Coloquei Um Retrovisor no Meu Caminho

 

Autor: Ecilda Pessoa de Lima.  

O que valeu a pena está destinado à eternidade. Quando fiz o Caminho de Santiago de Compostela em 2005, percebi que é raro olharmos para trás. De fato, notei que em nenhum momento tinha parado para olhar o que já havia percorrido.

Estava indo para Hontanas, envolvida pela beleza e energia do Caminho, quando deslumbrei uma parte que eu ainda iria percorrer. Marquei o ponto mais alto da estrada, e decidi que ao chegar lá iria olhar para trás.

Eu estava olhando o caminho ainda a progredir.

Lá em cima, parei e fiz como havia pensado, olhei para o Caminho já percorrido e me surpreendi com tanta beleza.

Percebi que vinha outro peregrino, e esperei que ele chegasse, para tirar uma foto minha olhando o caminho que eu havia acabado de percorrer.

Enquanto eu esperava para tirar essa foto, pude colocar um retrovisor na minha vida. Há muitas coisas maravilhosas para lembrar: cenários, lugares, alguns paradisíacos, outros curiosos, viagens, eventos que marcaram o tempo da minha vida, encontros com pessoas notáveis. Olhando pelo retrovisor, eu encontrei pedaços do meu corpo, e encontrei a alegria. Observo atentamente, e vejo coisas pequenas, que nem sempre foram notadas por outras pessoas, coisas que me deixam realizada e feliz, como:

– Ter bons amigos e amigas.

– De ter saúde para aproveitar o tempo livre.

– Ter boas pessoas que me ajudam e assessoram, como um bom porteiro que me entrega a correspondência certa, sem amassar, e uma ótima empregada que nunca falta e deixa tudo no lugar.

– Uma boa lavanderia, que não mancha minhas roupas.

– Ir a um posto de gasolina, ser bem atendida e servida sempre com um café expresso sem pedir.

– Ficar sem gasolina ou ter um pneu furado, mas ter sempre a ajuda de alguém que aproveita e leva a calota para dar uma “arrumadinha”. E nunca ter sido vítima de motoqueiros.

– Conversar com o espelho sem me preocupar com o tempo.

– Fazer as unhas nas terças-feiras e passar a semana com as mãos bonitas.

– De vez em quando usar baton vermelho e um jeans justinho, que marque bem o corpo.

– Uma vitrine cheia de sapatos lindos.

– Celulites discretas e cremes abençoados.

– Acordar as 5 horas e ir para a academia, e ainda ter vizinhos tolerantes que não se incomodam com o barulho do liquidificador a essa hora.

– Andar na praia de Jaconé das 7 às 9, tendo o sol como meu personal trainner, minhas vitaminas e a luz do meu caminhar.
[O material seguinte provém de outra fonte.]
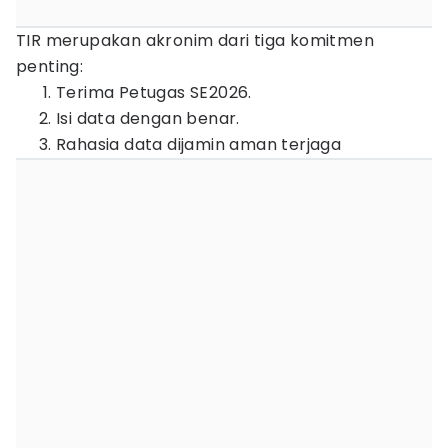
TIR merupakan akronim dari tiga komitmen
penting:
Terima Petugas SE2026.
Isi data dengan benar.
Rahasia data dijamin aman terjaga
– Gostar de um dia de chuva.

– Chorar um dilúvio quando tiver vontade, sem precisar explicar-se.

– A firmeza dos meus seios, que amamentaram minha filha. E a alegria de vê-la trilhar também o caminho do bem.

– Um ótimo cardiologista.
– Um oftalmologista que me ajuda a enxergar através das lentes de contato as maravilhas do mundo e me poupa o uso dos óculos.

– Poder ir a um restaurante ou lanchonete e pedir o que quiser sem medo da nutricionista, que confia em mim.
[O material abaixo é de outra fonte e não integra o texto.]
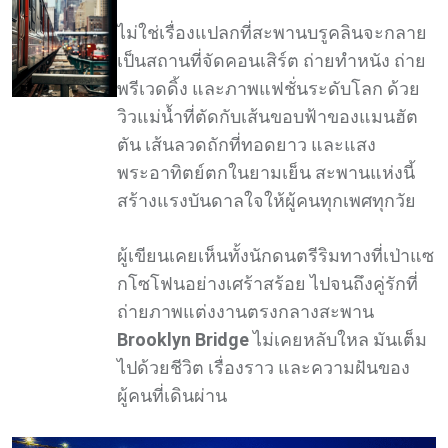
ไม่ใช่เรื่องแปลกที่สะพานบรูคลินจะกลาย
เป็นสถานที่จัดคอนเสิร์ต ถ่ายทำหนัง ถ่าย
พรีเวดดิ้ง และภาพแฟชั่นระดับโลก ด้วย
วิวแม่น้ำที่ตัดกับเส้นขอบฟ้าของแมนฮัต
ตัน เส้นลวดถักที่ทอดยาว และแสง
พระอาทิตย์ตกในยามเย็น สะพานแห่งนี้
สร้างแรงบันดาลใจให้ผู้คนทุกเพศทุกวัย
ผู้เขียนเคยเห็นทั้งนักดนตรีริมทางที่เป่าแซ
กโซโฟนอย่างเศร้าสร้อย ไปจนถึงคู่รักที่
ถ่ายภาพแต่งงานตรงกลางสะพาน
Brooklyn Bridge
ไม่เคยหลับใหล มันเต็ม
ไปด้วยชีวิต เรื่องราว และความฝันของ
ผู้คนที่เดินผ่าน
– Molhar o pão numa xícara de café com leite.

– Ouvir “Detalhes tão pequenos de nós dois”. Um bom chorinho, tango e valsa também.

– Fazer um risoto e ouvir a pergunta “por que você fez tão pouco?”

– Comprar uma revista do Mickey e ver uma história do Mancha Negra com a Madame Mim.

– Passear de mãos dadas nos Mercados Públicos das capitais do Brasil.

E no meio disso tudo eu achei tempo para virar namorada de novo, ir ao cinema, jantar fora, beijar na boca, dormir de mãos dadas, sentir um friozinho na barriga em pensar que meu amor está voltando de viagem.

Olhei pelo retrovisor e agradeço a Deus por tantas bençãos, tantas graças, tantas vitórias e tantas conquistas.
Porque a alegria só mora nas coisas simples.

E então, pude recomeçar, fascinando-me com o maravilhoso Caminho que eu ainda tinha a trilhar.

E, renovada e restaurada após olhar pelo retrovisor, pude seguir adiante.